Conferi a pauta, a nossa audiência era a terceira do dia.

Conversei um pouco com o cliente do lado de fora, e não toquei no assunto do crime. Fiz as orientações normais, como se nada tivesse acontecido. Mas o orientei a aceitar um acordo, caso fosse proposto.

Chegou a hora da nossa audiência, entramos na sala e se iniciou.

O juiz perguntou se tinha possibilidade de um acordo, e rapidamente eu disse que sim, que tínhamos interesse em resolver a situação o mais breve possível e da melhor forma.

A Reclamada tentou levantar a questão da idoneidade moral do meu cliente, mas o juiz advertiu que não era o momento, que as provas seriam produzidas na Instrução, caso fosse necessário, e que aquele momento era pra saber sobre a possibilidade de um acordo.

Depois de uma rápida explicação do Magistrado, a Reclamada cedeu e ofertou um acordo.

Conversei com o cliente, e nesse momento deixei claro as reais chances que tínhamos naquele processo, e não eram boas. As cartas estavam na mesa, ele sabia de todas as possibilidades. Expliquei que era um bom acordo, e por iniciativa da minha sócia fizemos uma contraproposta.

Após uma breve análise e esclarecimento de algumas questões, a empresa aceitou pagar o pedido do meu cliente.

Sinceramente, eu não acreditava que iria conseguir qualquer proposta da empresa.
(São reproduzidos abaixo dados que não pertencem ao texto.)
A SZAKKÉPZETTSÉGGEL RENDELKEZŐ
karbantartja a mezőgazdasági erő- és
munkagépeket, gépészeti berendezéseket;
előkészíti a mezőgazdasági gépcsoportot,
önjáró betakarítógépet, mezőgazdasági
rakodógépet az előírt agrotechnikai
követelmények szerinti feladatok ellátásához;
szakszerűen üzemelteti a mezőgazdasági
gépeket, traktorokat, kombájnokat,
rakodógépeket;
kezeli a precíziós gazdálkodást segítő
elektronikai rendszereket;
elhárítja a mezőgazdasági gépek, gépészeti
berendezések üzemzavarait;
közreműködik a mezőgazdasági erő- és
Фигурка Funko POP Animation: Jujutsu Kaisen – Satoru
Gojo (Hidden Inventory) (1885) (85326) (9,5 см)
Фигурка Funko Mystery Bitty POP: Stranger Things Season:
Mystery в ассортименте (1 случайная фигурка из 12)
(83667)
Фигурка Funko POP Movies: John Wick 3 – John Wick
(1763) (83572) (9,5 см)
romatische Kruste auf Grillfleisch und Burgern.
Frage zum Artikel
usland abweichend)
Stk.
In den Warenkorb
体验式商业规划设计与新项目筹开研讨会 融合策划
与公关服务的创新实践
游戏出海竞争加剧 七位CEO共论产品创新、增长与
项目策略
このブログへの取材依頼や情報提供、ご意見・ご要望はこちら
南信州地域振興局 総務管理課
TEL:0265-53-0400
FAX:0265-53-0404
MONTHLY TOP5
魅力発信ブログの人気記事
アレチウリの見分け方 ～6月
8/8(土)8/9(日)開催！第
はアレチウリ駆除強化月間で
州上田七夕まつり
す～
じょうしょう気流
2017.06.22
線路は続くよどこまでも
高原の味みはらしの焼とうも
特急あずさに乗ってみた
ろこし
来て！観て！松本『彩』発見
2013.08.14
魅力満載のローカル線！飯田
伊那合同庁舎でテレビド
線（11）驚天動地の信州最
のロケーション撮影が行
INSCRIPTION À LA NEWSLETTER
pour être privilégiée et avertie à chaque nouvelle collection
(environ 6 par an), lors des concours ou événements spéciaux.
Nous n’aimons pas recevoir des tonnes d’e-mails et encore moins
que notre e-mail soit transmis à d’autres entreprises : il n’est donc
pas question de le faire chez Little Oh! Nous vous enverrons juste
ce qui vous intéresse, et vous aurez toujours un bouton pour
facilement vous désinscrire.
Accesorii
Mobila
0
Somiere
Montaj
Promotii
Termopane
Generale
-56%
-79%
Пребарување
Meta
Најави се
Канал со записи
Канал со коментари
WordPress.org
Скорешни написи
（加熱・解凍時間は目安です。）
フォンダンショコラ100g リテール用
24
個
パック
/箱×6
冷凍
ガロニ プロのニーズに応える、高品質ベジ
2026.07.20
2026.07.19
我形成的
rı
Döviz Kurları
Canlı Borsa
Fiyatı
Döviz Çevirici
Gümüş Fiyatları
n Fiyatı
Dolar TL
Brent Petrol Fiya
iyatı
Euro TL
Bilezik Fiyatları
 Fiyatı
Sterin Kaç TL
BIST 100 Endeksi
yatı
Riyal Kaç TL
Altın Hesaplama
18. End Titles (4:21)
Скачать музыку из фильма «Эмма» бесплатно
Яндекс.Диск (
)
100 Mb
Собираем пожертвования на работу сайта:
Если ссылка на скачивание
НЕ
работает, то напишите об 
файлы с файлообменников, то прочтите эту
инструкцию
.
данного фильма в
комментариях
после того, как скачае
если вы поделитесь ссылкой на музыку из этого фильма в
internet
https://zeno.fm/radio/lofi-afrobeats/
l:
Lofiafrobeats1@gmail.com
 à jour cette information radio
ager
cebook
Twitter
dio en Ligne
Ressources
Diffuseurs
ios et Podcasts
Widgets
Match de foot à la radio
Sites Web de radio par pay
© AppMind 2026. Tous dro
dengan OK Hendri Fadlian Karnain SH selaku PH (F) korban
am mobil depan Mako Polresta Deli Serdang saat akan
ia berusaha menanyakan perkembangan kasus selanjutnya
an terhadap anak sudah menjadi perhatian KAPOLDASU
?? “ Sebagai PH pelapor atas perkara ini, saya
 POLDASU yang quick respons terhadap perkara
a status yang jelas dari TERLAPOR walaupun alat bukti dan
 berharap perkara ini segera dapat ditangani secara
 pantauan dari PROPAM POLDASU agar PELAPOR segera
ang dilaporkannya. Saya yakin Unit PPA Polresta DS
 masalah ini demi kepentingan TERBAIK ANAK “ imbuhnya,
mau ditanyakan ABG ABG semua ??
Inclusive pensei em alguns argumentos para tentar salvar a causa, mas era plano de contingência, de última hora, de desespero mesmo.

O acordo foi o melhor resultado para o cliente e pra nós também.

Sempre acreditei que um mal acordo é melhor do que uma boa briga. E hoje eu vi um acordo ser feito, quando não tinha praticamente nenhuma possibilidade de ganhar o processo. Faltava credibilidade, faltava provas mais robustas e a situação estava desfavorável ao cliente.

O que não faltava era a coragem de encarar uma audiência, mesmo com poucas chances de sucesso, tendo a certeza de que não entregaria os pontos sem antes usar de todos os recursos e argumentos possíveis pra salvar a causa.

Saímos da audiência, com o cliente satisfeito. E nós também, ainda incrédulos do resultado favorável. Não conseguíamos conter a animação.

Ser advogado é isso, buscar meios e soluções, mesmo quando parece ser impossível.

Todo trabalho é digno, e sagrado.

Agora ser advogado é uma aventura diária, não é monótono. É lidar com problemas enormes, buscar e encontrar as mais diversas soluções todos os dias.

Não há nada mais gratificante do que ter a certeza de um trabalho perfeito, e um cliente satisfeito.